第二十一話 紅の瞳、白銀の少年
中央都市アークルゼンでの数日。
私は、ずっと気になっていた。
道を歩けば、アルはたびたび視線を浴びた。
好奇心に満ちたもの、恐れを含んだもの、時には露骨な軽蔑。
(あの魔法の“暴発”のせい……?)
そう思ったのは、今までの出来事があまりにも強烈だったからだ。
魔法を放てば街が揺れる。
杖を掲げれば壁が砕ける。
——“破壊神”
そんな噂が立つのも、わかる気がした。
でも。
それだけじゃない。
どの村でも、どの街でも、アルは最初から“距離”を置かれていた。
夕暮れが街を包む。
私は、宿の部屋で一人、椅子に座って本を読んでいたアルに声をかけた。
「ねぇ、アル。少し……いいかな」
「うん。どうしたの?」
彼は静かに顔を上げた。
白銀の髪が、橙色の光に淡く染まっていた。
その瞳は、血のように深い紅。
「アルって……よく見られてるよね。視線、感じない?」
「……うん、感じるよ。ずっと前から」
彼は、本を閉じて膝の上に置いた。
「でも、それは僕の魔法が怖いからじゃないんだ。ずっと、最初からなんだよ。僕が魔法に目覚める前から——」
アルは、ゆっくりと語り始めた。
彼の村は、小さな山間の集落だった。
皆が同じような髪色、瞳の色を持ち、似たような服を着て、似たような言葉を話していた。
だけどアルだけが違っていた。
赤い瞳。
白銀の髪。
村の人達は親切丁寧に接してくれたがその瞳には畏怖がこびりついていた。
「ずっと避けられていた。皆、僕には関わりたくないといった感じに」
「……ひどいね」
私の言葉に、アルは少しだけ笑った。
「でも……僕には、魔法があった」
「魔法?」
「最初は、小さな火を灯せるくらい。

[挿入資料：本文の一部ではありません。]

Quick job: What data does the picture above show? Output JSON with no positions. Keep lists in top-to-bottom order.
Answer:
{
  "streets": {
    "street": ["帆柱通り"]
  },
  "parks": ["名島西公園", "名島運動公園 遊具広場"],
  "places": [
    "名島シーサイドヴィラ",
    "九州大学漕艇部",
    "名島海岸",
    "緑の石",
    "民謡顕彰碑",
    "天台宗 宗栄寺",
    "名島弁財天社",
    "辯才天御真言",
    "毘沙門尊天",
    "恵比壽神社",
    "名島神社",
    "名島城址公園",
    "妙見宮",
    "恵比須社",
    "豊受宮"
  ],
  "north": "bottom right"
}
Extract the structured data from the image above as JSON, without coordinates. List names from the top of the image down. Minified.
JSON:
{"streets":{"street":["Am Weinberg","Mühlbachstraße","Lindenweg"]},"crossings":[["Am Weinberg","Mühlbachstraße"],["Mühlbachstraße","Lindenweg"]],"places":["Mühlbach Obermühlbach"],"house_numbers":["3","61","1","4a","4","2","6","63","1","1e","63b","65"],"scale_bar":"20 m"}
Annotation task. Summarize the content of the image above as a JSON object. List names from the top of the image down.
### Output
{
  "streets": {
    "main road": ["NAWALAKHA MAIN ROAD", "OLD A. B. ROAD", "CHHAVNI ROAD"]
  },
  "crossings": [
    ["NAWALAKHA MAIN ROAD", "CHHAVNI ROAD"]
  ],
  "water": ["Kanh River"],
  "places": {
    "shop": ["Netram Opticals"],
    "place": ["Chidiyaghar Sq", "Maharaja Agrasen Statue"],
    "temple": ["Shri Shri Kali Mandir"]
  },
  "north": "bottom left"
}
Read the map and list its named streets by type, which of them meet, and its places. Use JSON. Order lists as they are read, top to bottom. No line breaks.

でも、それを見たとき、みんなが本当に恐れたんだ」
彼は、小さく肩をすくめる。
「だから……剣を持つのが、怖かったんだ。もし誰かを直接傷つけたら、“やっぱり”って言われる気がして」
「だから杖を選んだんだね」
「うん。魔法は、コントロールできるかもしれないって……願った。でも、ご覧の通り」
私は、言葉が出なかった。
目の前にいるアルは、戦場で暴発して壁を砕くような“脅威”なんかじゃない。
ただ、人と違う見た目に生まれた“普通の子”だった。
——それなのに、ずっと一人だったなんて。
「……でもね、ミレイさんと旅して、ティナさんやカイルさんと一緒にいて……なんか、ちょっとずつ思えてきたんだ」
彼は、紅い瞳で私を見つめた。
「——それでも、生きてていいって」
その瞬間、胸がぎゅっと締めつけられた。
なんでそんな言葉が、こんな小さな背中から出てくるの。
それを疑ってたことがあるなんて。
私は、彼の手をそっと取った。
「アルは、いていいんだよ」
「……ありがとう」
少年の手は、少しだけ震えていた。
けれど、その震えは、かすかな希望の音にも感じられた。
誰かと違うということは、弱さじゃない。
それを“誰かと繋げる力”にできたら、きっと——
私はそっと、腰の鈴を鳴らした。
それが祈りになるように。
アルの歩みに、光が差すように。